Introduce a participant differently. Explain why they are in the story (now or in the past). Scholars/experts have an authority that is easy to grasp. The importance of someone we identify as a participant is less clear and you need to gear up the audience a bit more.
Generally, keep things moving faster than you would initially expect. More varied sound, less extended quotes.
Tomorrow we will be joined by Samara Freemark, one of the producers for In the Dark, and formerly of Radio Diaries. Here are some examples of her work before In the Dark.
Willie McGee and the Traveling Electric Chair
The Two Lives of Asa Carter
The Gospel Ranger
Samara has also asked about historians’ content management systems — when you have hundreds or thousands of documents on a project, how do you keep them straight and accessible?
We have three readings on politics, all available on Canvas, and one on topic modeling for this week.
On politics, read V.O. Key’s section on Virginia in his classic study of Southern politics, Lassiter’s study of moderates and massive resistance in the wake of Brown vs. Board, and Skowronek’s introduction to the study of American Political Development.
For Thursday, we will have a discussion on Virginia politics. Each of us should be able to explain our topic and contribute to our class’s broader, developing narrative about 20th century Virginia politics. To that end, the first key question for this week’s blog post is for you to explain your findings and narrative in one paragraph. 1) Tell us your story thus far in one paragraph. You should be growing familiar with some key figures in your narrative — VA governors, Congressional representatives, and state politicians and activists. Include people in your story.
This is also a data-driven project. Give us some data to help support your account — election results, public opinion polls, demographics, etc. I will assume you have some exposure to data sources like the U.S. Census (published or digital), but perhaps not much. For the Census, you can go to NHGIS.org or SocialExplorer.com The Roper Center (available through the library) is one of the key academic aggregators of historical public opinion polling; ICPSR (through the library) has polling data; and Proquest Statistical Insight has some, as well. Start browsing these to familiarize yourself with the interface and with the data sources, and make sure you are thinking about data all through the project — the data/mapping assignment is just an introduction.

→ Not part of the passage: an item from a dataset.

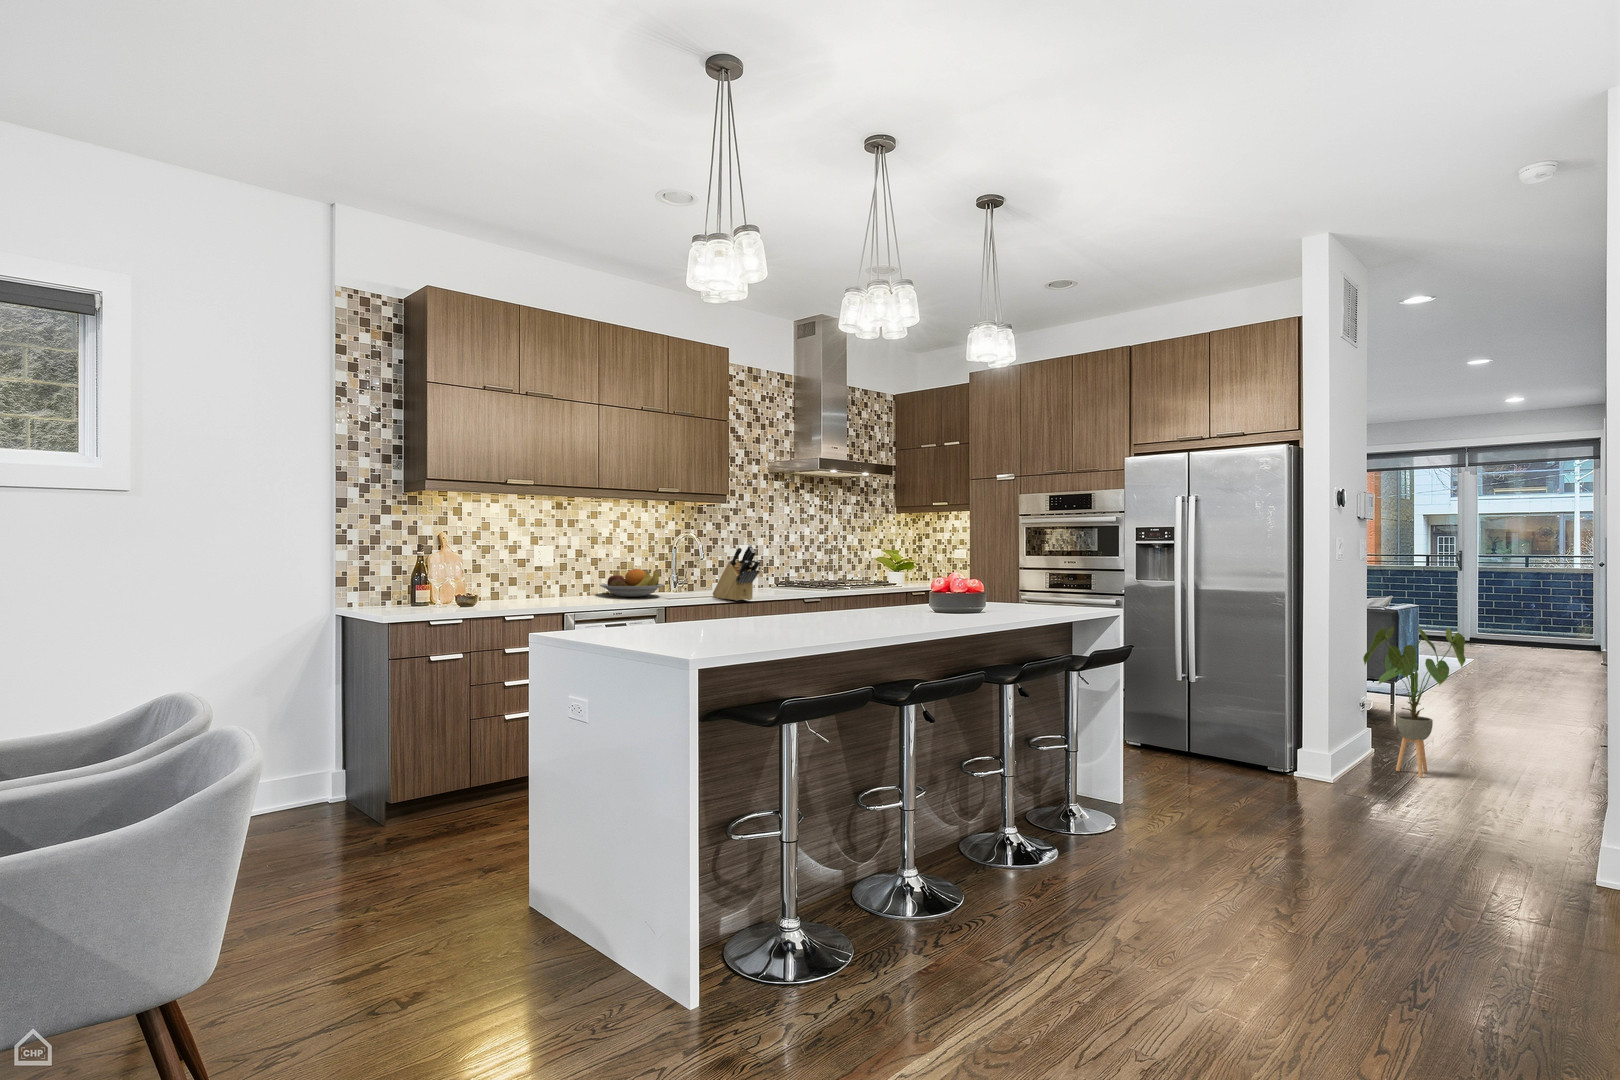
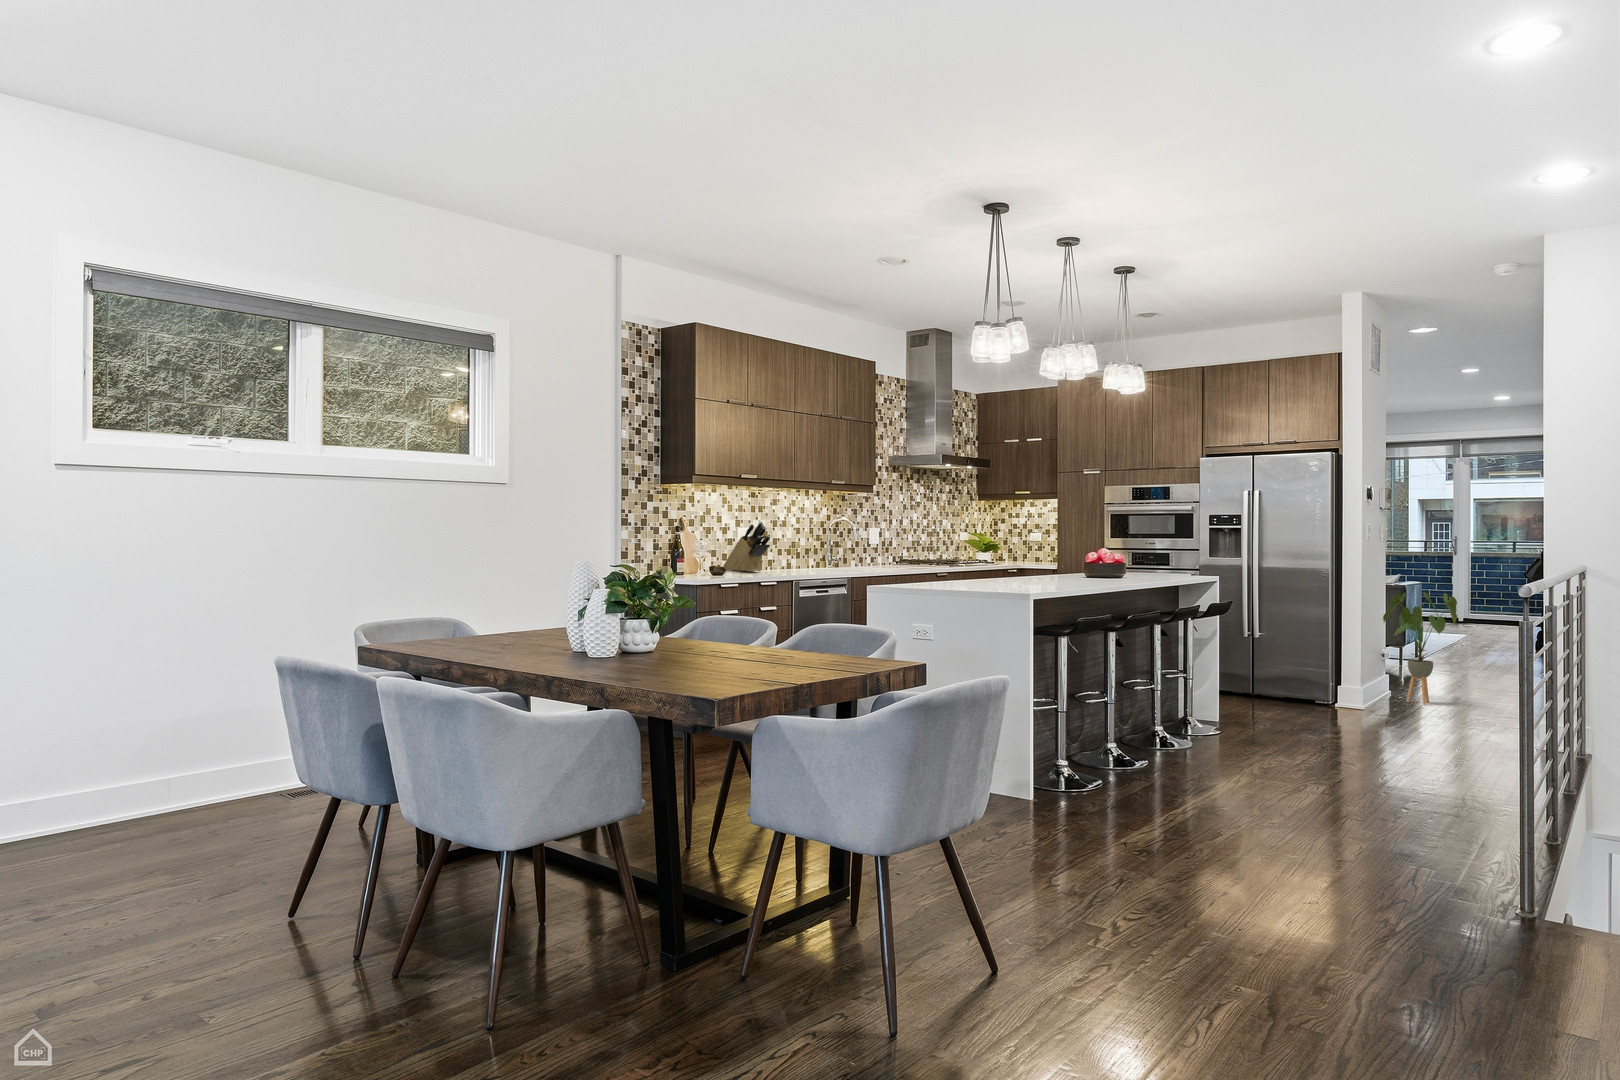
knife block: present [713,545,760,601] -> present [723,522,770,572]
fruit bowl: present [600,569,664,597] -> none [785,547,837,570]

We will also be reading Rob Nelson’s NYT piece on topic modeling, “Of Monsters, Men — and Topic Modeling.” Data and digital analysis are not merely quantitative. Natural language process is a related tool. 2) What exposure have you had to textual analysis of large corpora, and what would textual material would you like to see analyzed?
UPDATE: Let’s also remember 3) what have you been listening to, and what is your takeaway for the most recent week of reading or thinking about podcasts?
All have been assigned their basic topic for the podcast project. The next step is beginning the research that will allow you to write the script and find the informants to interview.* You should begin that now.
Several books that may be useful: V.O. Key’s Southern Politics in State and Nation, Ronald Heinemann’s Harry Bird of Virginia, Ronald Eller’s Uneven Ground: Appalachia Since 1945. In addition, there are a few pieces in our Canvas site.
You should develop a bibliography of some historical work, some poli sci work, and potentially some journalistic work, and discuss it with me prior to February 9th.
* In many cases, interviews require approval by the Institutional Review Board. In this case, I have checked with the IRB and, because this is a more journalistic enterprise in a class, rather than a research-oriented oral history, it does not require IRB approval.